The Los Angeles Police Protective League’s Board of Directors has authorized litigation on the Two-Percent Retiree health subsidy fearing the city would strip control over the retiree health subsidy increases from the Fire and Police Pension Board who historically has set the rate of the subsidy.
This comes less then six months after the LA City Attorneys Association filed it’s lawsuit in March 2012, challenging the freeze on retiree health subsidy increases, and the California Supreme Court ruling in November 2011 where the court found that, “under California law, a vested right to health benefits for retired county employees can be implied under certain circumstances from a county ordinance or resolution” that case was RETIRED EMPLOYEES ASSOCIATION OF ORANGE COUNTY, INC., v. COUNTY OF ORANGE.
In 2011 Eric Garcetti, Matt Szabo, and Mayor Villaraigosa spearheaded an illegal removal of vested benefits forcing civilian employees to pay 4% of their salary towards the retiree health care subsidy increases, later forcing Sworn employees to choose to pay 2% for the retiree health care subsidy or forego the benefit at the time of retirement. Sworn employees normally retire up to 10 years earlier then their civilian counterparts and would require more of the subsidy in future years.
Below is the article from the LAPPL written by Vice President and LAPD Officer Corina Lee
Two percent contribution for retiree medical subsidy
The Board of Directors authorized litigation on the issue of the 2 percent contribution for the retiree medical subsidy.
The litigation is very specific to address whether or not the Los Angeles Fire and Police Pensions
(LAFPP) board has the discretion to set the annual amount of the retiree medical subsidy and/or any future
increases to the subsidy for members who are paying the additional 2 percent pursuant to the Letter of Agreement.

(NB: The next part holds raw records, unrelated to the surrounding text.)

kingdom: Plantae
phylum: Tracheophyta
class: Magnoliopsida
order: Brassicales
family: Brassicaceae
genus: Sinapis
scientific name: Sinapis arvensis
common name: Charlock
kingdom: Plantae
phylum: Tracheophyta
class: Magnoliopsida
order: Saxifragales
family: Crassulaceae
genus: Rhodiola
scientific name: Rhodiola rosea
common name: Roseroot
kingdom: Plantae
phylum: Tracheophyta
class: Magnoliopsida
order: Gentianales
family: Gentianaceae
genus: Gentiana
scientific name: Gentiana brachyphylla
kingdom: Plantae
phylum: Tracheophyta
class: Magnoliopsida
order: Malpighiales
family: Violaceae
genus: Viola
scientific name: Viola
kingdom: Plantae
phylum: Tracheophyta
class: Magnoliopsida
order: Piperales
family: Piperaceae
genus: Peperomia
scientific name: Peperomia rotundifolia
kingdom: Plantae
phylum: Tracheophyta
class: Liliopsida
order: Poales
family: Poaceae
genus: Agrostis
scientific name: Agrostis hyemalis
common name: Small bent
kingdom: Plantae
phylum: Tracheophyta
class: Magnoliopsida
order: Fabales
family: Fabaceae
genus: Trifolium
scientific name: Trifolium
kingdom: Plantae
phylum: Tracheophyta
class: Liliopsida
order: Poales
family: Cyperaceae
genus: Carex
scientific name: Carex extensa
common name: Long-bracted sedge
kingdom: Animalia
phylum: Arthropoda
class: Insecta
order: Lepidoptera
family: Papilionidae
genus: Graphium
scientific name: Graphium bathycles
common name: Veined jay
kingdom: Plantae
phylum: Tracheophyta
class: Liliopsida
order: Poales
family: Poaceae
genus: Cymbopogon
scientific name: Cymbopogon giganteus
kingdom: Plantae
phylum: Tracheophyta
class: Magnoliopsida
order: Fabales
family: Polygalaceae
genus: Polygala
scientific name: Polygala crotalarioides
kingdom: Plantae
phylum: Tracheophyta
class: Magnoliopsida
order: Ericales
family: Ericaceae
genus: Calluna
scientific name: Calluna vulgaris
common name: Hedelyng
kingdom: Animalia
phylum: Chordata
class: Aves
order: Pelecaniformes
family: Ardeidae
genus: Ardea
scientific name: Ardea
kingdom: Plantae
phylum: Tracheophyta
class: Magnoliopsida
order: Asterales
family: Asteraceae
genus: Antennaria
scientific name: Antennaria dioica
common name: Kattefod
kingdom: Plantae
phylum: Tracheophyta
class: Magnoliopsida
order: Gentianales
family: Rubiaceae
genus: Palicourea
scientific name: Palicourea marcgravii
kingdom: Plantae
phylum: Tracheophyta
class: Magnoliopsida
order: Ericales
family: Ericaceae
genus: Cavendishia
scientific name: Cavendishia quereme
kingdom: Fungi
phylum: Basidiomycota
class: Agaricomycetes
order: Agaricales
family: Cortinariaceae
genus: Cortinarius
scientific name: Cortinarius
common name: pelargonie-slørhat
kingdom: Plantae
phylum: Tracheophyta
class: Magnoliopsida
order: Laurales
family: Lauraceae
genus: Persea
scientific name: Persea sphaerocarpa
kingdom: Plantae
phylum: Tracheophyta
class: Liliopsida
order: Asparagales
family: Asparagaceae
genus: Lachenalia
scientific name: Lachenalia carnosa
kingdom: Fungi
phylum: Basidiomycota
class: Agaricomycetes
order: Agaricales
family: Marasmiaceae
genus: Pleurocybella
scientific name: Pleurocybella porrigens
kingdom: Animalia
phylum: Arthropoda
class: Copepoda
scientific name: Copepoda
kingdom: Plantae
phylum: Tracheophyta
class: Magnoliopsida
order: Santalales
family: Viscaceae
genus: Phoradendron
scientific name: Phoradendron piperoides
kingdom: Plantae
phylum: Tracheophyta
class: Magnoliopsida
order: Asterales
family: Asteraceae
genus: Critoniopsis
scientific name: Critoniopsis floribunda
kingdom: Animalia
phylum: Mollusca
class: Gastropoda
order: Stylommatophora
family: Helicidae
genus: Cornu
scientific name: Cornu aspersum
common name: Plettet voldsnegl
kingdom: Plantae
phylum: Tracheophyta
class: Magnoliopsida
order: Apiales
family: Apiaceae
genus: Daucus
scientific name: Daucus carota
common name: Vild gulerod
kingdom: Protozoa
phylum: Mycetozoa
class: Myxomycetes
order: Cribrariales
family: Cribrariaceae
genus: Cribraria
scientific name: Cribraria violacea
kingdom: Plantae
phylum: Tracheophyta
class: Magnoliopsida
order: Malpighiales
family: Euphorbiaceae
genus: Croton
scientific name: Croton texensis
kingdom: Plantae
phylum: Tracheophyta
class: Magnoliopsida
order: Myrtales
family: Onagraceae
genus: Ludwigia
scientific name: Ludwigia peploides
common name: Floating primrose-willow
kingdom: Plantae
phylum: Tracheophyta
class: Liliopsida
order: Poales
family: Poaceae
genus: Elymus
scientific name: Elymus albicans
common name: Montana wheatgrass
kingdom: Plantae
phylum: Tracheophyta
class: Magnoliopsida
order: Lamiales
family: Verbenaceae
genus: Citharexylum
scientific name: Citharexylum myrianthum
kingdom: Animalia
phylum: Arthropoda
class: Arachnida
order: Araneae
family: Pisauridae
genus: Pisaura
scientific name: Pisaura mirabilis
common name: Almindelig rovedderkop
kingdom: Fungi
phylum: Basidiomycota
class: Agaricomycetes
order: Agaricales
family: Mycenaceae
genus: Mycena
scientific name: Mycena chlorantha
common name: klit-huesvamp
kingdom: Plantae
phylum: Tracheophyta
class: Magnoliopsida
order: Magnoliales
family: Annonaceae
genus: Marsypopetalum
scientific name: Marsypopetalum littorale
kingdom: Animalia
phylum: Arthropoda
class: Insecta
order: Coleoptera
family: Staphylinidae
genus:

The LAPPL Board of Directors contends that the Letter of Agreement does not give the LAFPP board the
discretion to set the retiree medical subsidy increases.
The Letter of Agreement states employees have a vested
right to receive, upon retirement, an annual increase in subsidy of the lesser of the maximum amount (7 percent)
authorized by the Los Angeles Administrative Code (LAAC), provided all other conditions of eligibility
prescribed in the LAAC are met or the actuarial medical inflation rate will decide the increase for that year.
As new developments occur, the Board of Directors will keep the membership informed.